Of course, the people who made these bargains, who tricked themselves into thinking about Trump like a buffet where they could take what they want and leave what they didn't, arbitrarily decided to imbue one group of things -- policies, in most cases -- with more significance than another group of things, like innate character.
But the two categories only ever existed as separate in their own imaginations. There were no compartments, only the totality of Trump and his designs on the nation.
That's why now, as only a few Republican lawmakers have poked their heads out to disavow Trump's despicable, indefensible and un-American tirade against four elected, American women of color, it is particularly dumbfounding and disingenuous to suggest we can still compartmentalize this president.

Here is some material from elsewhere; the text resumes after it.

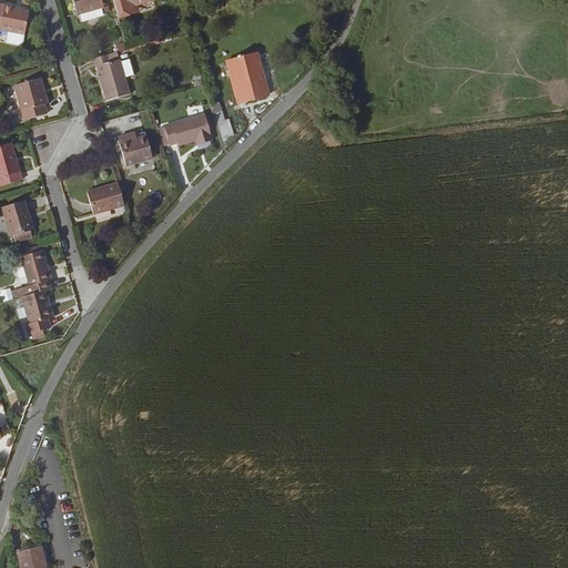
[(0,0),(0,26),(13,28),(31,31),(33,11),(18,8),(19,4),(0,0)]
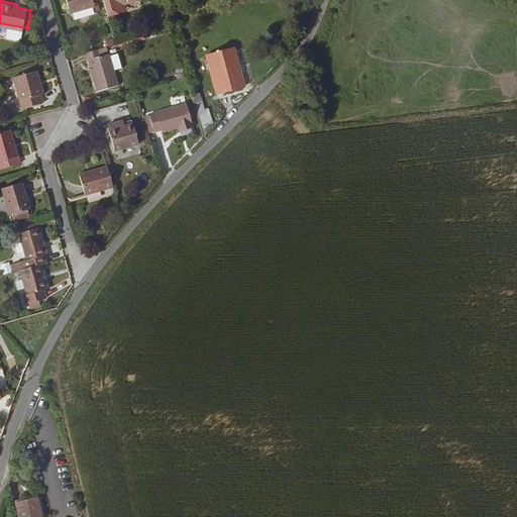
[(68,0),(72,13),(97,6),(95,0),(68,0)]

And yet. Sen. Joni Ernst admitted his tweets were racist, but asked, "Let's focus on policies and we can debate those policies because I personally think the GOP has a stronger platform to talk about. That's what we should be focusing on." Sen. Rob Portman blithely reminded a CNN host who asked him why Trump's words were wrong that he'd originally been booked to discuss immigration.
Sen. Pat Toomey condemned the comments about the Democratic congresswomen, but offered, "We should defeat their ideas on the merits, not on the basis of their ancestry."

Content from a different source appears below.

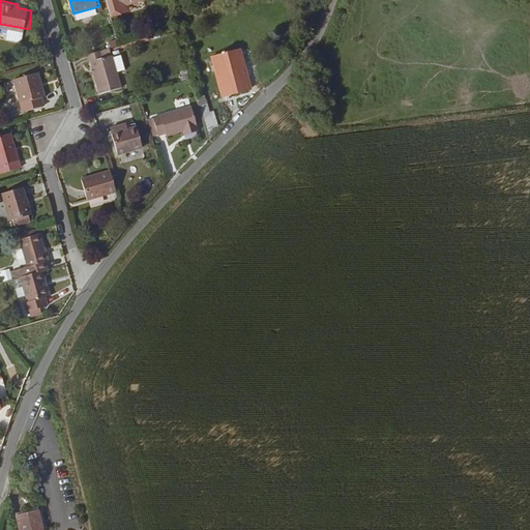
[(29,29),(12,26),(11,37),(24,39),(26,37),(29,29)]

Here's the problem: Trump's corrosive agenda to divide America is the policy. Bigotry and otherism are both the ideas and the merits for Trump. The racist rhetoric is the agenda. Pretending they are separate or disconnected was, is and always will be a cop-out and a lie.
So, Republicans, be advised: No one will look back and think, sure, Trump was a bigot but the party nobly accepted that in order to pass tax legislation. History -- very near history -- will dissolve the lie and the imaginary compartments and reveal only one thing: Republicans stood for Trump. They stood for all of him.